Il tema della mitologia e anche un po’ della magia è centrale ne La primavera della mia vita. «Siamo molto appassionati della mitologia», confessa Colapesce. «Nel film l’abbiamo disseminata un po’ questa passione. La storia dei giganti parte dalla leggenda dei Lestrigoni. Siamo convinti che la leggenda spesso è più interessante della verità. Anche l’Isola Cornuta parte da una storia vera, con questa farina che veniva impastata che dava allucinazioni». Per Antonio questa mitologia risiede proprio nella narrazione della Sicilia e della sicilianità: «La storia dell’Isola è basata sul verosimile, non sul vero, nel senso che potrebbe anche esistere la teiera più grande del mondo vicino Enna. Anche la storia che Shakespeare in realtà fosse di Messina sembra una barzelletta ma ha un fondo di verità. Roberto Vecchioni, che compare nella sua qualità di professore nel film, è convinto sia davvero così. Abbiamo cercato di stare in quella zona di confine, così siciliana, tra verità e immaginazione».
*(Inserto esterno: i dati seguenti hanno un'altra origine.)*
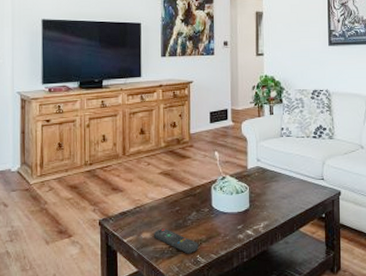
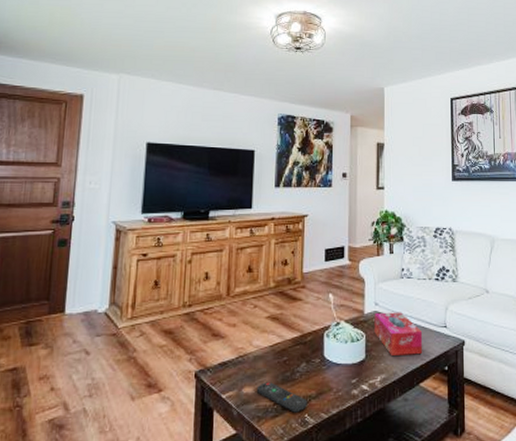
tissue box: none [257,167,302,205] -> present [374,312,423,355]

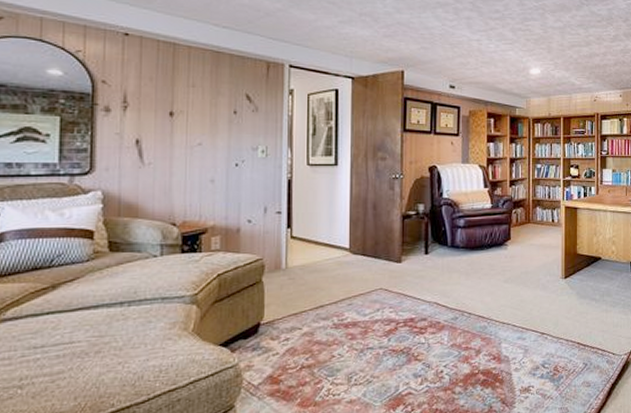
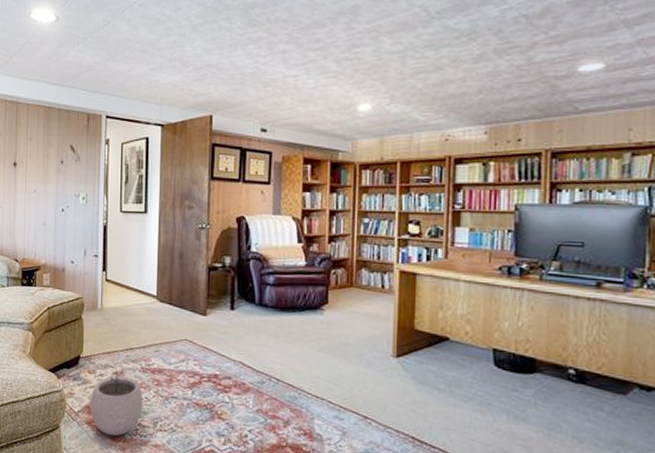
plant pot: none [273,326,336,403] -> present [90,365,143,436]

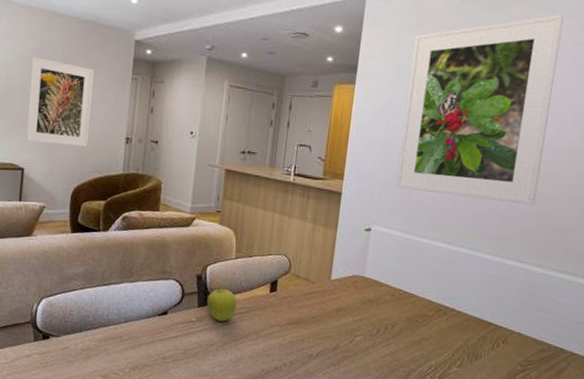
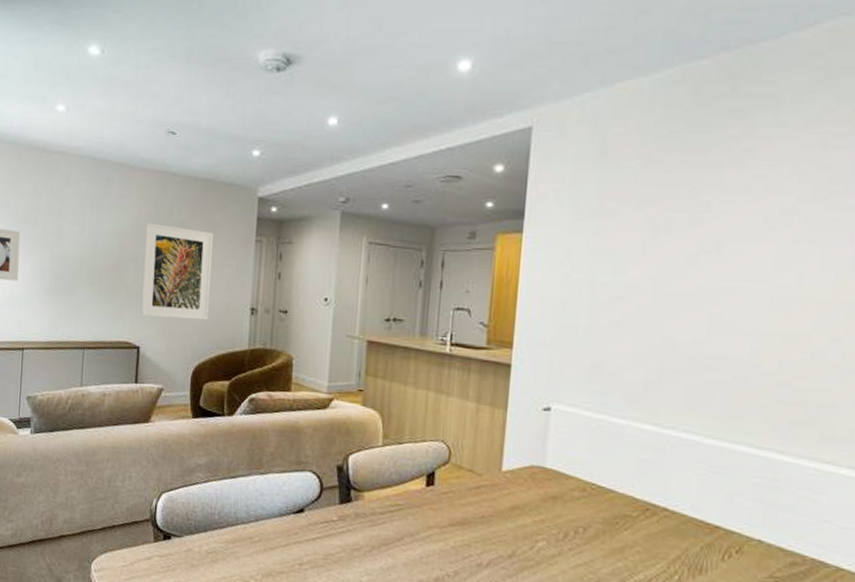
fruit: present [207,289,237,322] -> none [350,482,386,522]
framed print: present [395,14,564,205] -> none [580,129,799,374]

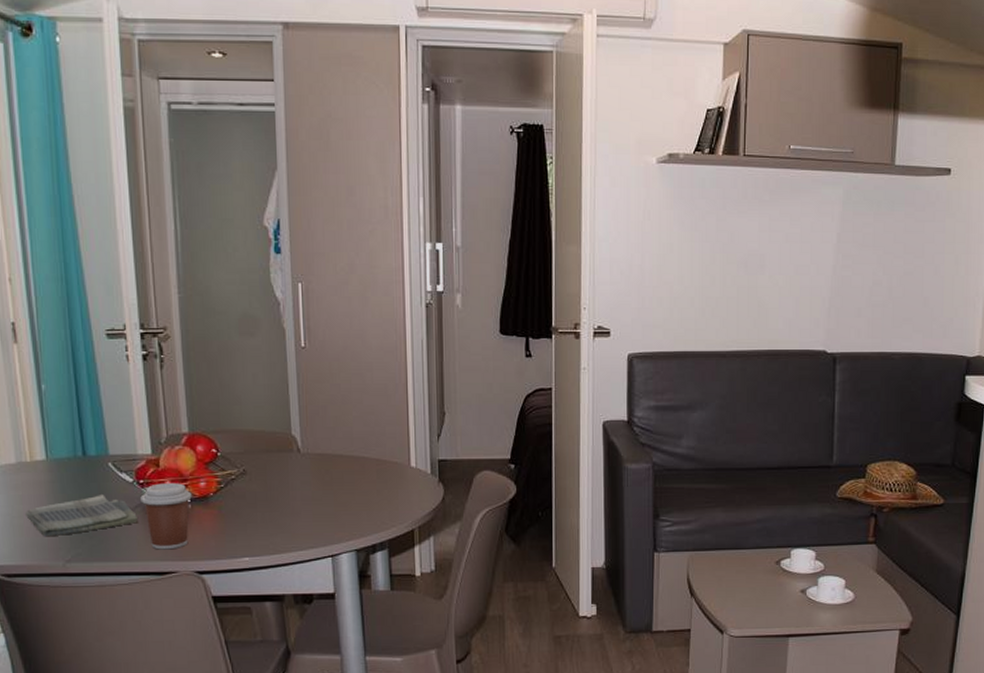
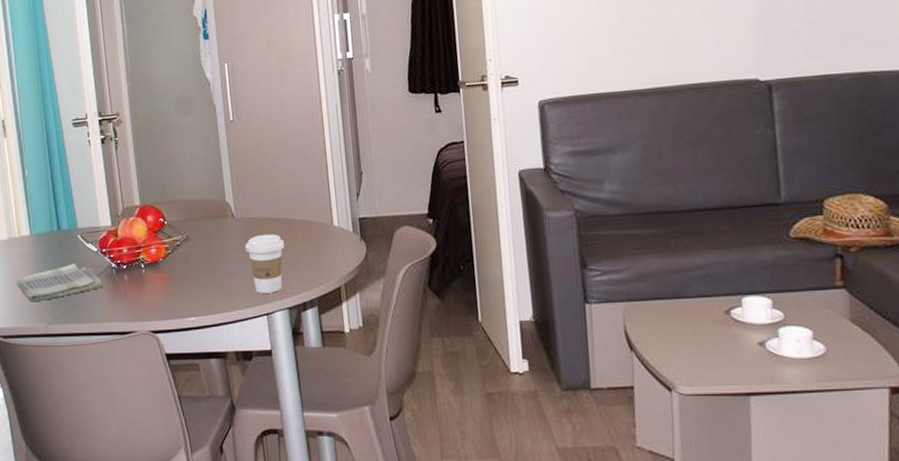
coffee cup: present [140,483,192,550] -> none [104,250,145,312]
coffee cup: none [311,472,356,534] -> present [245,234,285,294]

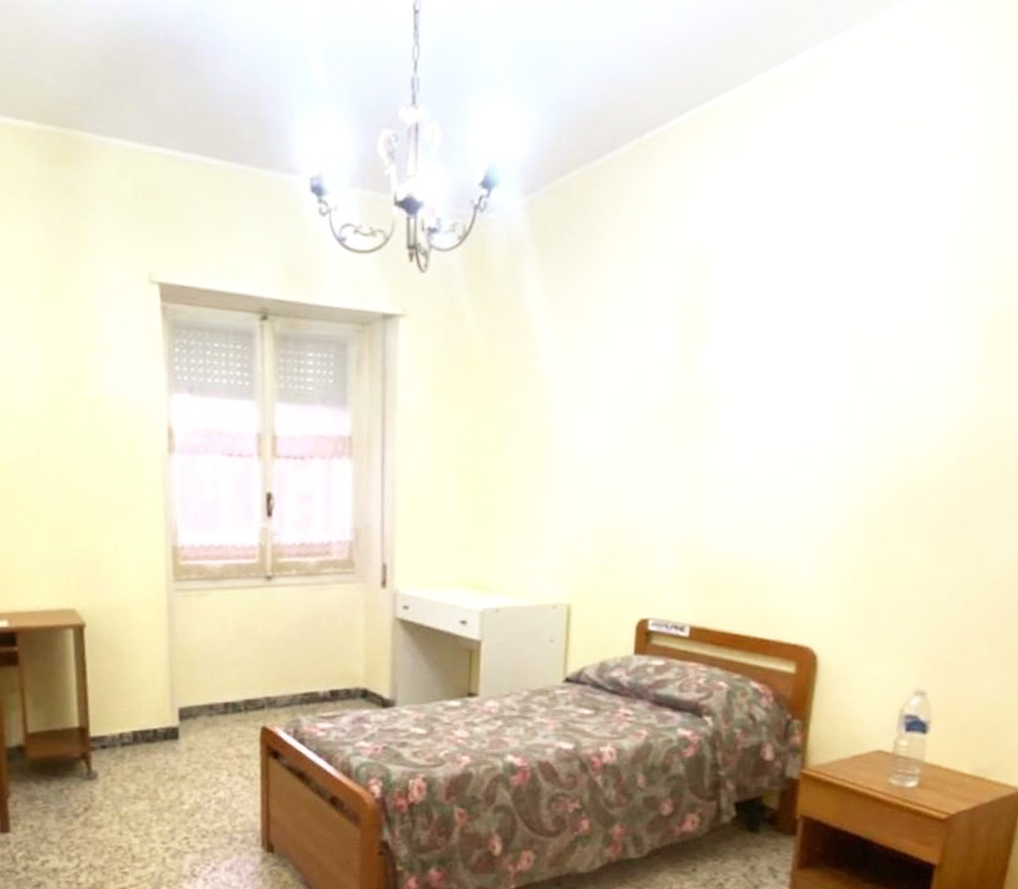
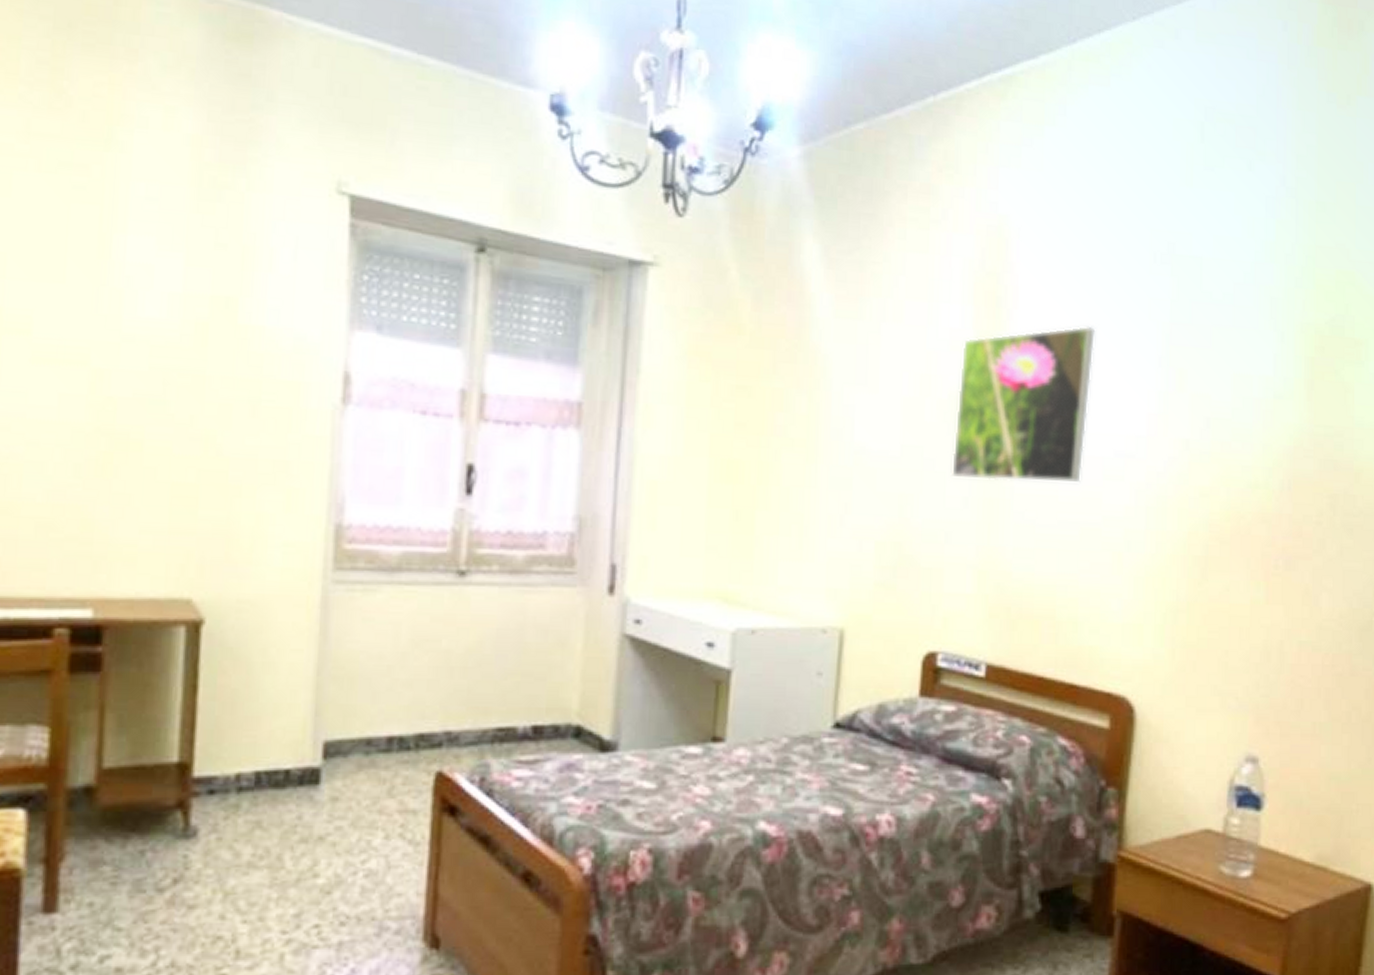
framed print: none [658,333,787,474] -> present [950,325,1096,482]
Il tandem funziona, ma questo non vuol dire che non facciamo o faremo cose da soli, quanto che ci siamo accorti di essere complementari. Un’altra canzone è ancora possibile

Colapesce Dimartino

Come nelle canzoni del duo, anche il film nasconde moltissime citazioni “dotte”: da True Stories di David Byrne a Paris Texas di Wim Wenders, da John Landis sino a Non ci resta che piangere di Massimo Troisi e Roberto Benigni. Un film “leggerissimo”, parafrasando il titolo della loro canzone più popolare, divertente, stralunato e poetico. Ma, come nei loro brani, con un sottotesto. «Sì, sempre con doppia lettura: che fa ridere e fa piangere, commedia che guarda al dramma».

Un film che chiude un cerchio o soltanto un altro capitolo di una avventura in comune? «Il tandem funziona, ma questo non vuol dire che non facciamo o faremo cose da soli, quanto che ci siamo accorti di essere complementari. Un’altra canzone è ancora possibile».